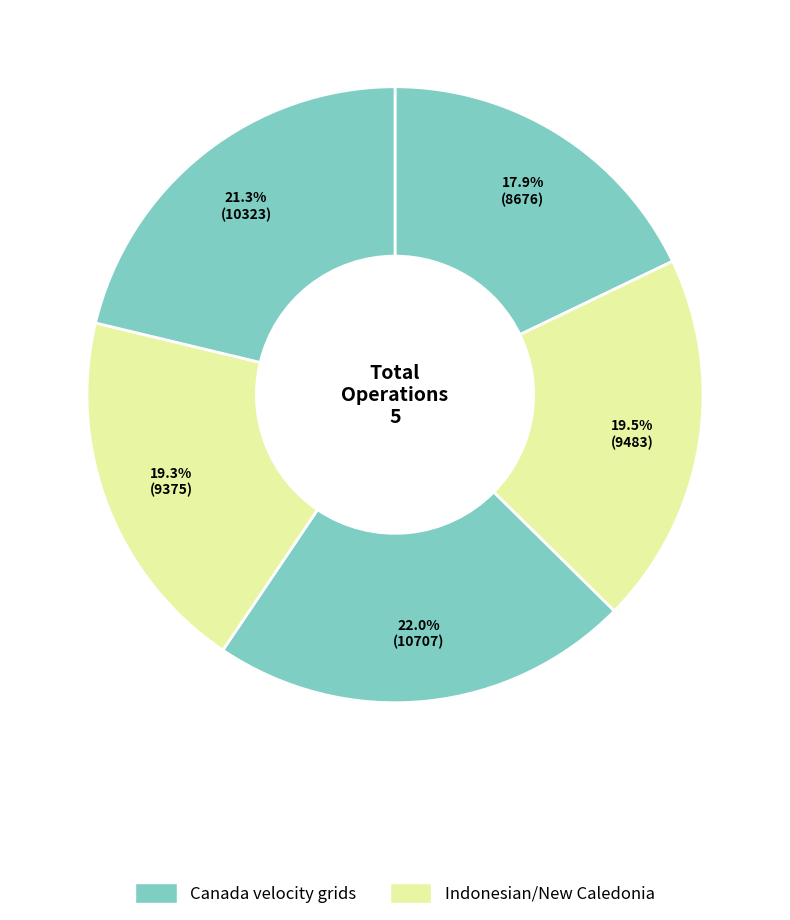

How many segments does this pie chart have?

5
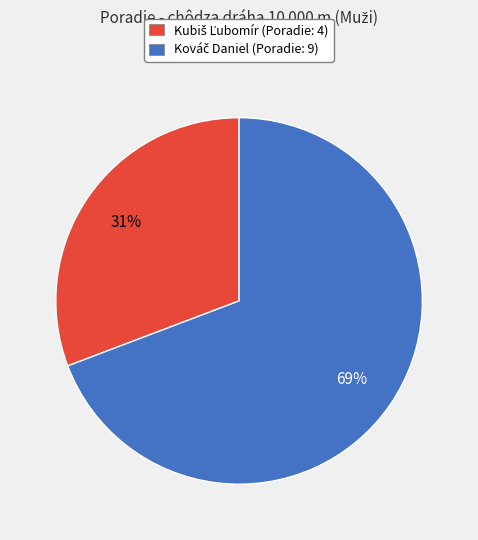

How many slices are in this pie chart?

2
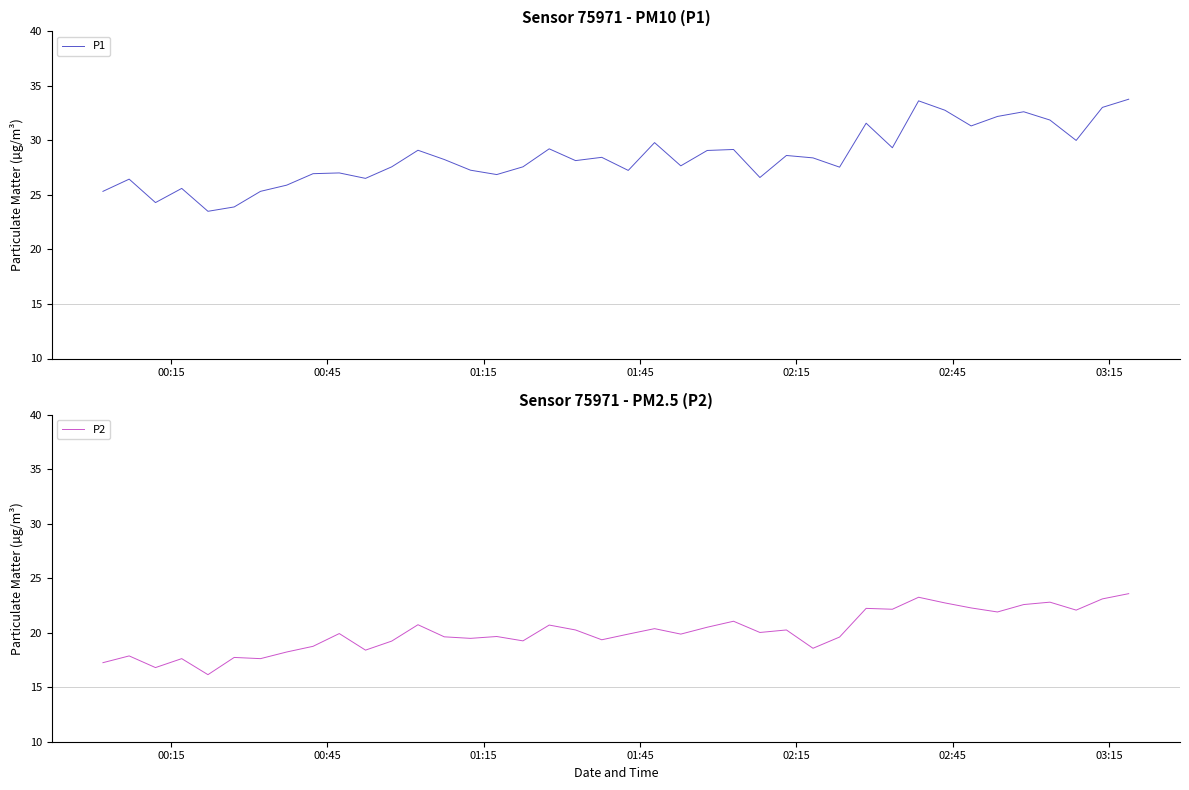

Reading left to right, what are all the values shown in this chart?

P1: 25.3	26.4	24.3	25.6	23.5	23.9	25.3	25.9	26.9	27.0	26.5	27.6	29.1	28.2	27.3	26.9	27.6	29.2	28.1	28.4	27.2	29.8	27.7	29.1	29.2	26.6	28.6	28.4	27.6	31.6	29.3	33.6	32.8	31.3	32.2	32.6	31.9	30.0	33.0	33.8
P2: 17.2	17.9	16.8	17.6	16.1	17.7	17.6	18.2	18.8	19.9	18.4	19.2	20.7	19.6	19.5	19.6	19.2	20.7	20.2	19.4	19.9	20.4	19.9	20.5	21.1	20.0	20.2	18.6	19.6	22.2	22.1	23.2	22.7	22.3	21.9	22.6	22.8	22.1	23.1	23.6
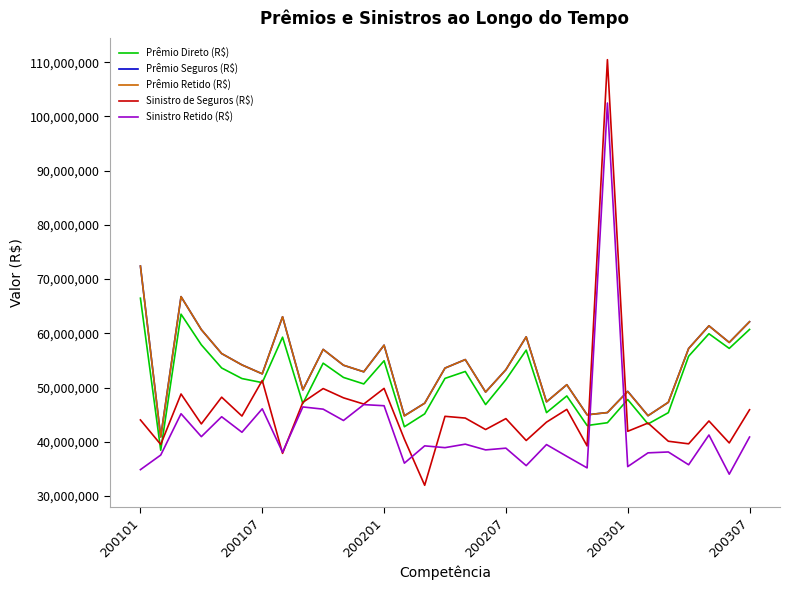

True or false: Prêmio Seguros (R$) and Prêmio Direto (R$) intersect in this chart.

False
────────
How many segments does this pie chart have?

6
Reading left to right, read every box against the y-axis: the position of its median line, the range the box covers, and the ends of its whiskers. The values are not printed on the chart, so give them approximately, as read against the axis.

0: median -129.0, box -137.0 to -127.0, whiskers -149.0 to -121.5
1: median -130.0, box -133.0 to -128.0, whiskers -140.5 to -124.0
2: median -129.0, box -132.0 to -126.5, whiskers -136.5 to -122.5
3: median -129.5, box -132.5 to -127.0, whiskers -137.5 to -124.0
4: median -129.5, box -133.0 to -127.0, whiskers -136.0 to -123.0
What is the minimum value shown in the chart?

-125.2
────────
- _ABOUT THIS EXERCISE_
Put the data lines starting with the one containing "0: median -129.0, box" and ending with the one containing "2: median -129.0, box", both included, into a Markdown table. Use the columns Row and Line, number each row, and leave out blank lines.

- _RESPONSE AREA_
| Row | Line |
|---|---|
| 1 | 0: median -129.0, box -137.0 to -127.0, whiskers -149.0 to -121.5 |
| 2 | 1: median -130.0, box -133.0 to -128.0, whiskers -140.5 to -124.0 |
| 3 | 2: median -129.0, box -132.0 to -126.5, whiskers -136.5 to -122.5 |